+++ TEXT FOR ANALYSIS +++
22. Likewise, the Allahabad High Court in its decision reported in 52 ITR 780 (All), Ajayapat Snghani vs. GTO, has observed as follows:

” Apart from authority I would also have been inclined to hold that the assessee had a right either to have his grievance ventilated and determined on merits by the Tribunal on appeal or by the Commissioner by way of revision. The choice necessarily must be only that of the assessee and if he asks for permission to withdraw his appeal filed before the Tribunal and that permission is granted there is a clear indication that he does not want his grievance ventilated and determined by the Tribunal but by the Commissioner. That right or choice cannot be denied to him on any technical or theoretical grounds. So long as no decision has been given on the merits or even on the question of limitation by the Tribunal, the case cannot, in my judgment, be said to have formed the subject matter of an appeal to the Tribunal.”

Therefore, the next question arises for consideration is as to whether the present writ is maintainable against the order of the first respondent and if the answer is in affirmative, whether the order of the first respondent is sustainable on merits.
+++ THE DATA +++
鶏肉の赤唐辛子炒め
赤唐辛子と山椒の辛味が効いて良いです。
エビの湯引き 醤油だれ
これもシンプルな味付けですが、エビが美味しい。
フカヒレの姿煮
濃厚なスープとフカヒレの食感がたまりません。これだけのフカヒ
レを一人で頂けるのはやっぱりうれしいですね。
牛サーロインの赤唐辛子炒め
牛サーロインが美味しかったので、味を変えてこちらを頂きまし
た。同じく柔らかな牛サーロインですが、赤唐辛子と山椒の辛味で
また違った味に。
+++
• [TASKS FOR THIS EXERCISE]:
**A.** Extract the lines of the saved data entries word for word, covering every entry.
**B.** Extend the court passage on the assessee's choice between appeal and revision, starting right after its last sentence.
The court passage and the saved data entries are unrelated materials.

• [TASK RESULTS]:
**A.**
鶏肉の赤唐辛子炒め
赤唐辛子と山椒の辛味が効いて良いです。
エビの湯引き 醤油だれ
これもシンプルな味付けですが、エビが美味しい。
フカヒレの姿煮
濃厚なスープとフカヒレの食感がたまりません。これだけのフカヒ
レを一人で頂けるのはやっぱりうれしいですね。
牛サーロインの赤唐辛子炒め
牛サーロインが美味しかったので、味を変えてこちらを頂きまし
た。同じく柔らかな牛サーロインですが、赤唐辛子と山椒の辛味で
また違った味に。

**B.**
It is contended by the learned counsel for the respondents that the order passed under Section 264, since not being an order prejudicial to the assessee, he is not entitled to challenge the same before this Court. He invited this Court’s attention to Section 264(1) of the said Act, stipulating that the Principal Commissioner or Commissioner may pass such order, not being an order prejudicial to the assessee, as he thinks fit. I am not convinced on the above objection raised by the Revenue. No doubt, Explanation 1 to Sub Section (7) of Section 264 contemplates that an order by the Principal Commissioner or Commissioner declining to interfere shall, for the purpose of Section 264, be deemed not to be an order prejudicial to the assessee. But that does not mean that even though the Authority under Section 264 rejected the revision, thereby declining to interfere with the order put to challenge in revision, the aggrieved assessee cannot have any further remedy at all against the said order made under Section 264. There is no dispute to the fact that against an order made under Section 264, no further statutory appellate remedy is available to the aggrieved party. Therefore, it leads to an irrebutable conclusion that, under such circumstances, a remedy under Article 226 of the Constitution of India is always available to the aggrieved party to challenge the order made under Section 264. Therefore, I reject the above objection made by the Revenue on the maintainability of the writ petition. It is further contended that the very revision itself was not maintainable before the first respondent and consequently, the order passed by the first respondent cannot be challenged by way of the present writ petition. I have already pointed out that the very issue against the maintainability of the revision before the first respondent, having not been raised by the Revenue before the first respondent, the same cannot be raised now before this Court as first time. Therefore, this Court is of the view that the writ petition is maintainable and hence, it has to be seen as to whether the order passed by the first respondent is sustainable on merits.

Now let me see on merits. I have given a careful consideration to the orde passed by the first respondent, impugned in this writ petition. The question before the first respondent wa whether the lands in question are agricultural or non agricultural lands. The first respondent, though pained to make 13 pages order, while most of the pages contained only extract of some case laws, has however, confined his findings only to one paragraph viz., paragraph No.4, which reads as follows:

“4. The following principles are merged from the case laws discussed as above:

The assessee has to mandatorily provide evidence to prove beyond doubt that agricultural operations were being carried out before the sale of the lands in question.

Agricultural lands cease to be agricultural lands the time the assessee agrees to sell the same for use as house sites. This comes from the decision of the jurisdictional High Court in Meccane Industries Ltd. (supra) which is in the nature of binding precedent in the territory of Tamil Nadu and Pondicherry.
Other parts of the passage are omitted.